TABLE 2 reduced A, B-containing sequences
The conversion of the true protein sequence to an AB aligned sequence can be predicted using the improved algorithm of the present application. The three sequences were tested using MATLAB7.0 software, still on an Intel (R) Core i32.40GHz CPU,2.00GB RAM and 32-bit operating system. Important parameters in the algorithm are set as follows: α is 2.0, β is 3.0, ρ is 0.65, Q is 100, and δ is 0.60. The maximum number of iterations is 80 and the number of attempts is 80. The selected M value for the first two sequences is 15, the selected M value for the last three sequences is 35, and the test results are shown in Table 3. In this table, the present application compares the test results with the existing results, and the comparison results are that the improved algorithms used in the present application all yield lower energy minima than the existing methods. The results of the comparison are shown in line 3. Especially for the protein sequence with the length of 13, the energy value obtained by the algorithm in the text is slightly better than that of the existing method; especially for the length 38 sequence, the effect is more obvious. The comparison of these visual data is significant enough to explain the improved algorithm designed by this application.
TABLE 3 test results
The application applies an improved group intelligence algorithm to a three-dimensional Toy model, tests a real protein sequence, compares the obtained result with the existing result, and gives a comparison line chart shown in figure 3. The result of the application is more excellent, and the conformation diagram can basically reflect the physical properties of the real protein, thereby further explaining the feasibility and the effectiveness of the group intelligent algorithm applied by the application.

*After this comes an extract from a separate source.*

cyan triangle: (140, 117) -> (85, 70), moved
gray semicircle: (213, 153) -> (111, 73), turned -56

In the present application, specific information of documents [65] and [66] is as follows:
[65] protein folding structure prediction [ C ] of Wuhan university of science and technology based on AB nong's model and genetic annealing algorithm 2007
[66] Zhanxiaong, litting, reed. multiple population particle population optimization algorithm based on TOY model protein folding prediction study [ J ]. computer science.2008, 35 (10): 230-235.